Exercise details | How many of the lines below hold the word "down"? Answer only with the number.

Material provided |
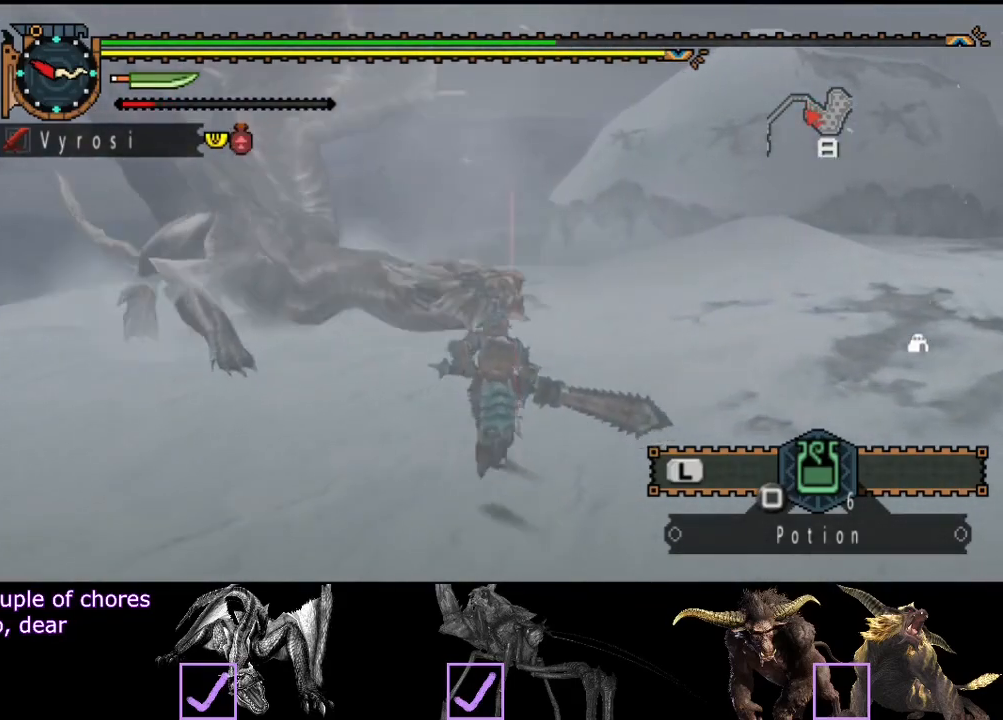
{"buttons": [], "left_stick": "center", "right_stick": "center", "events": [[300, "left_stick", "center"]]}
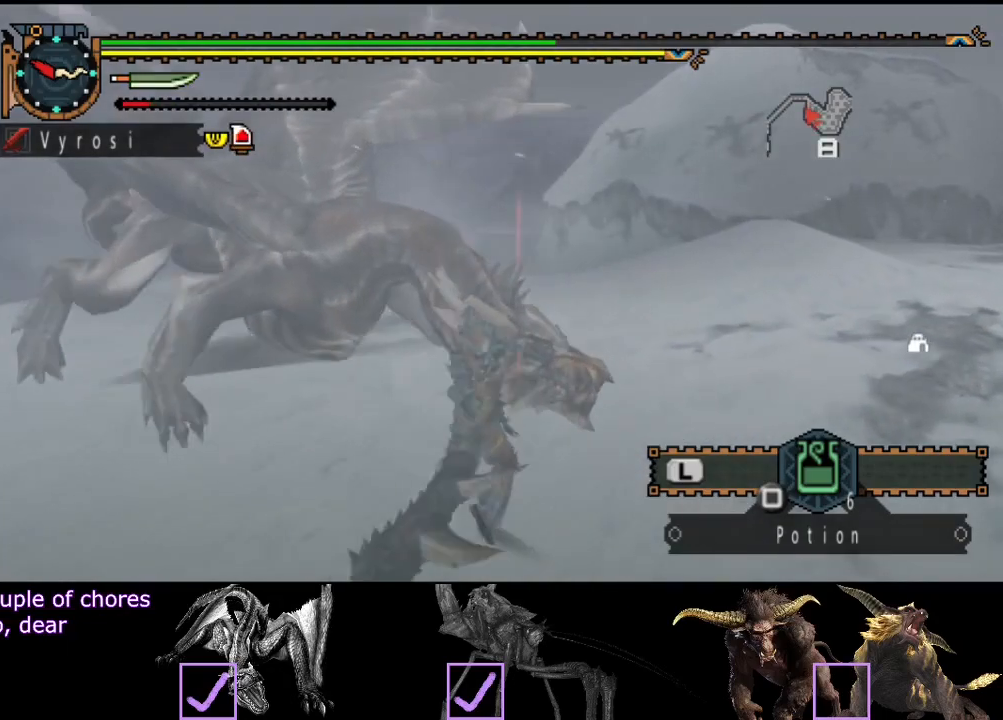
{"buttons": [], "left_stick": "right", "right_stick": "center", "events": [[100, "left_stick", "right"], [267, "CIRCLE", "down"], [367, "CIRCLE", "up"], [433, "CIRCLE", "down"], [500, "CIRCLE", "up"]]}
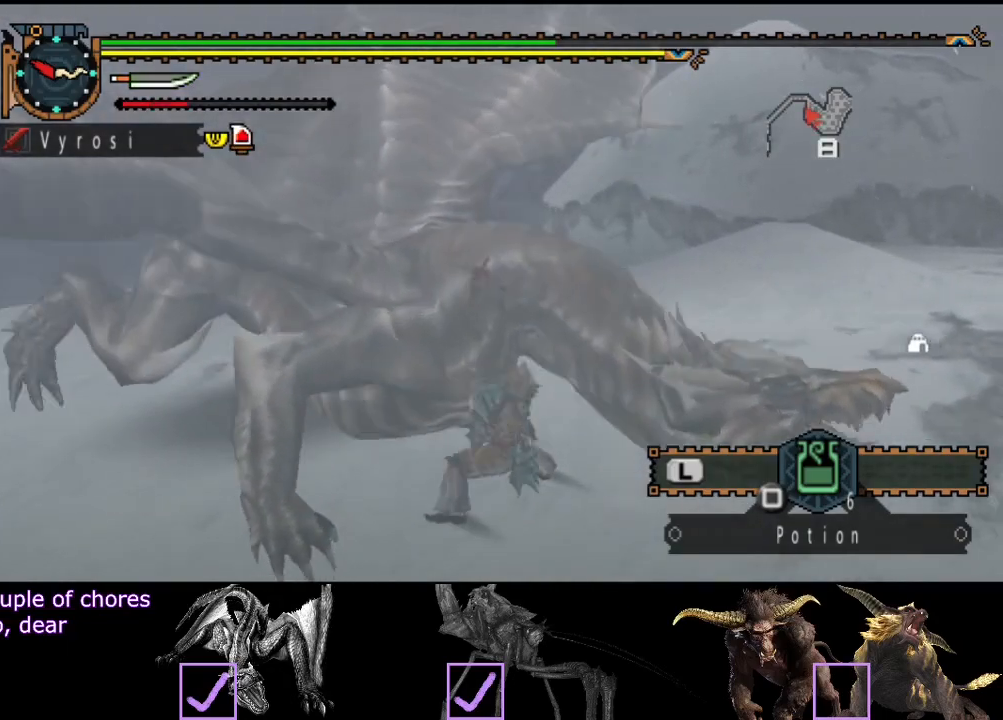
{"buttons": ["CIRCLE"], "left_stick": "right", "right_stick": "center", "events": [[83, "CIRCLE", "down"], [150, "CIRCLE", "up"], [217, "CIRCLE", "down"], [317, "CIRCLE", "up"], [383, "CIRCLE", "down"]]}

Exercise output | 2